[Work task]
A faithful copy of the listing below is needed, one that contains no pictures.
☆ ☆ ☆ ☆
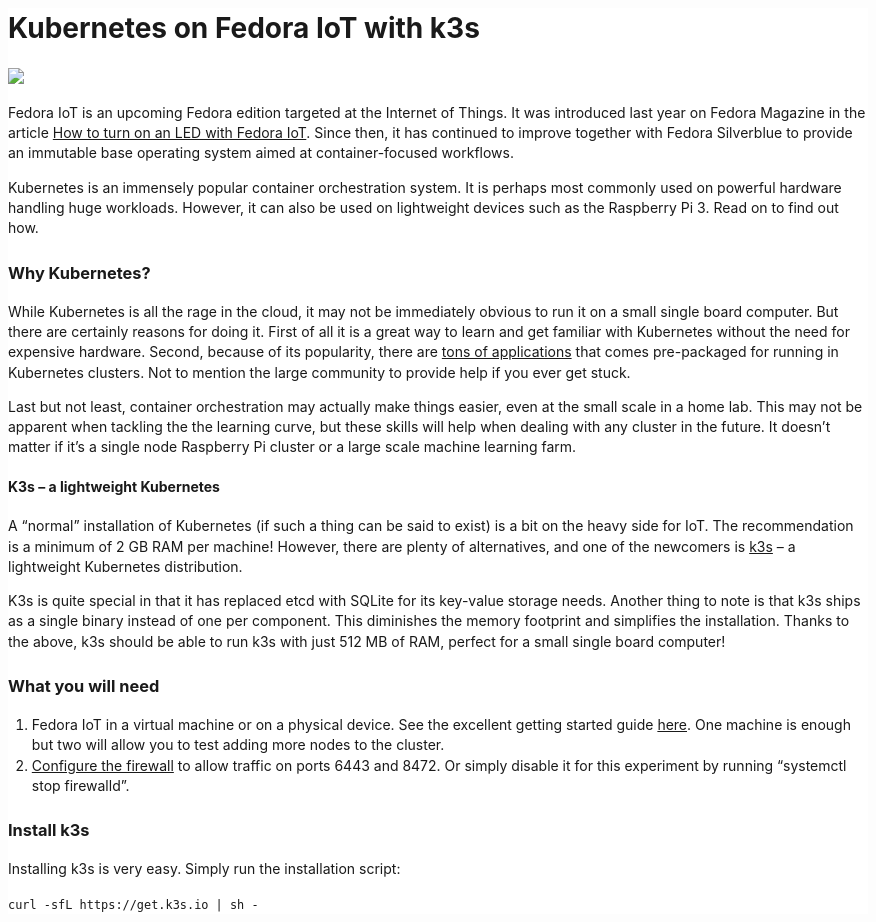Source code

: [#]: collector: (lujun9972)
[#]: translator: (StdioA)
[#]: reviewer: ( )
[#]: publisher: ( )
[#]: url: ( )
[#]: subject: (Kubernetes on Fedora IoT with k3s)
[#]: via: (https://fedoramagazine.org/kubernetes-on-fedora-iot-with-k3s/)
[#]: author: (Lennart Jern https://fedoramagazine.org/author/lennartj/)

Kubernetes on Fedora IoT with k3s
======

![][1]

Fedora IoT is an upcoming Fedora edition targeted at the Internet of Things. It was introduced last year on Fedora Magazine in the article [How to turn on an LED with Fedora IoT][2]. Since then, it has continued to improve together with Fedora Silverblue to provide an immutable base operating system aimed at container-focused workflows.

Kubernetes is an immensely popular container orchestration system. It is perhaps most commonly used on powerful hardware handling huge workloads. However, it can also be used on lightweight devices such as the Raspberry Pi 3. Read on to find out how.

### Why Kubernetes?

While Kubernetes is all the rage in the cloud, it may not be immediately obvious to run it on a small single board computer. But there are certainly reasons for doing it. First of all it is a great way to learn and get familiar with Kubernetes without the need for expensive hardware. Second, because of its popularity, there are [tons of applications][3] that comes pre-packaged for running in Kubernetes clusters. Not to mention the large community to provide help if you ever get stuck.

Last but not least, container orchestration may actually make things easier, even at the small scale in a home lab. This may not be apparent when tackling the the learning curve, but these skills will help when dealing with any cluster in the future. It doesn’t matter if it’s a single node Raspberry Pi cluster or a large scale machine learning farm.

#### K3s – a lightweight Kubernetes

A “normal” installation of Kubernetes (if such a thing can be said to exist) is a bit on the heavy side for IoT. The recommendation is a minimum of 2 GB RAM per machine! However, there are plenty of alternatives, and one of the newcomers is [k3s][4] – a lightweight Kubernetes distribution.

K3s is quite special in that it has replaced etcd with SQLite for its key-value storage needs. Another thing to note is that k3s ships as a single binary instead of one per component. This diminishes the memory footprint and simplifies the installation. Thanks to the above, k3s should be able to run k3s with just 512 MB of RAM, perfect for a small single board computer!

### What you will need

  1. Fedora IoT in a virtual machine or on a physical device. See the excellent getting started guide [here][5]. One machine is enough but two will allow you to test adding more nodes to the cluster.
  2. [Configure the firewall][6] to allow traffic on ports 6443 and 8472. Or simply disable it for this experiment by running “systemctl stop firewalld”.



### Install k3s

Installing k3s is very easy. Simply run the installation script:

```
curl -sfL https://get.k3s.io | sh -
```


[a]: https://fedoramagazine.org/author/lennartj/
[b]: https://github.com/lujun9972
[1]: https://fedoramagazine.org/wp-content/uploads/2019/04/k3s-1-816x345.png
[2]: https://fedoramagazine.org/turnon-led-fedora-iot/
[3]: https://hub.helm.sh/
[4]: https://k3s.io
[5]: https://docs.fedoraproject.org/en-US/iot/getting-started/
[6]: https://github.com/rancher/k3s#open-ports--network-security
[7]: https://github.com/rancher/k3s#systemd
[8]: https://kubernetes.io/docs/concepts/workloads/controllers/deployment/
[9]: https://kubernetes.io/docs/concepts/services-networking/service/
[10]: https://kubernetes.io/docs/concepts/services-networking/service/#loadbalancer
[11]: https://kubernetes.io/docs/concepts/services-networking/ingress/
[12]: https://traefik.io/
[13]: https://github.com/rancher/k3s/blob/master/README.md#service-load-balancer
[14]: http://xip.io/
[15]: https://kubernetes.io/docs/concepts/configuration/assign-pod-node/
[16]: https://kubernetes.io/docs/concepts/workloads/controllers/daemonset/
[17]: https://nextcloud.com/
[18]: https://gitea.io/en-us/
[19]: https://kubernetes.io/docs/concepts/configuration/manage-compute-resources-container/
☆ ☆ ☆ ☆
[Solution to this problem]
Source code

: [#]: collector: (lujun9972)
[#]: translator: (StdioA)
[#]: reviewer: ( )
[#]: publisher: ( )
[#]: url: ( )
[#]: subject: (Kubernetes on Fedora IoT with k3s)
[#]: via: (https://fedoramagazine.org/kubernetes-on-fedora-iot-with-k3s/)
[#]: author: (Lennart Jern https://fedoramagazine.org/author/lennartj/)

Kubernetes on Fedora IoT with k3s
======

![][1]

Fedora IoT is an upcoming Fedora edition targeted at the Internet of Things. It was introduced last year on Fedora Magazine in the article [How to turn on an LED with Fedora IoT][2]. Since then, it has continued to improve together with Fedora Silverblue to provide an immutable base operating system aimed at container-focused workflows.

Kubernetes is an immensely popular container orchestration system. It is perhaps most commonly used on powerful hardware handling huge workloads. However, it can also be used on lightweight devices such as the Raspberry Pi 3. Read on to find out how.

### Why Kubernetes?

While Kubernetes is all the rage in the cloud, it may not be immediately obvious to run it on a small single board computer. But there are certainly reasons for doing it. First of all it is a great way to learn and get familiar with Kubernetes without the need for expensive hardware. Second, because of its popularity, there are [tons of applications][3] that comes pre-packaged for running in Kubernetes clusters. Not to mention the large community to provide help if you ever get stuck.

Last but not least, container orchestration may actually make things easier, even at the small scale in a home lab. This may not be apparent when tackling the the learning curve, but these skills will help when dealing with any cluster in the future. It doesn’t matter if it’s a single node Raspberry Pi cluster or a large scale machine learning farm.

#### K3s – a lightweight Kubernetes

A “normal” installation of Kubernetes (if such a thing can be said to exist) is a bit on the heavy side for IoT. The recommendation is a minimum of 2 GB RAM per machine! However, there are plenty of alternatives, and one of the newcomers is [k3s][4] – a lightweight Kubernetes distribution.

K3s is quite special in that it has replaced etcd with SQLite for its key-value storage needs. Another thing to note is that k3s ships as a single binary instead of one per component. This diminishes the memory footprint and simplifies the installation. Thanks to the above, k3s should be able to run k3s with just 512 MB of RAM, perfect for a small single board computer!

### What you will need

  1. Fedora IoT in a virtual machine or on a physical device. See the excellent getting started guide [here][5]. One machine is enough but two will allow you to test adding more nodes to the cluster.
  2. [Configure the firewall][6] to allow traffic on ports 6443 and 8472. Or simply disable it for this experiment by running “systemctl stop firewalld”.



### Install k3s

Installing k3s is very easy. Simply run the installation script:

```
curl -sfL https://get.k3s.io | sh -
```


[a]: https://fedoramagazine.org/author/lennartj/
[b]: https://github.com/lujun9972
[1]: https://fedoramagazine.org/wp-content/uploads/2019/04/k3s-1-816x345.png
[2]: https://fedoramagazine.org/turnon-led-fedora-iot/
[3]: https://hub.helm.sh/
[4]: https://k3s.io
[5]: https://docs.fedoraproject.org/en-US/iot/getting-started/
[6]: https://github.com/rancher/k3s#open-ports--network-security
[7]: https://github.com/rancher/k3s#systemd
[8]: https://kubernetes.io/docs/concepts/workloads/controllers/deployment/
[9]: https://kubernetes.io/docs/concepts/services-networking/service/
[10]: https://kubernetes.io/docs/concepts/services-networking/service/#loadbalancer
[11]: https://kubernetes.io/docs/concepts/services-networking/ingress/
[12]: https://traefik.io/
[13]: https://github.com/rancher/k3s/blob/master/README.md#service-load-balancer
[14]: http://xip.io/
[15]: https://kubernetes.io/docs/concepts/configuration/assign-pod-node/
[16]: https://kubernetes.io/docs/concepts/workloads/controllers/daemonset/
[17]: https://nextcloud.com/
[18]: https://gitea.io/en-us/
[19]: https://kubernetes.io/docs/concepts/configuration/manage-compute-resources-container/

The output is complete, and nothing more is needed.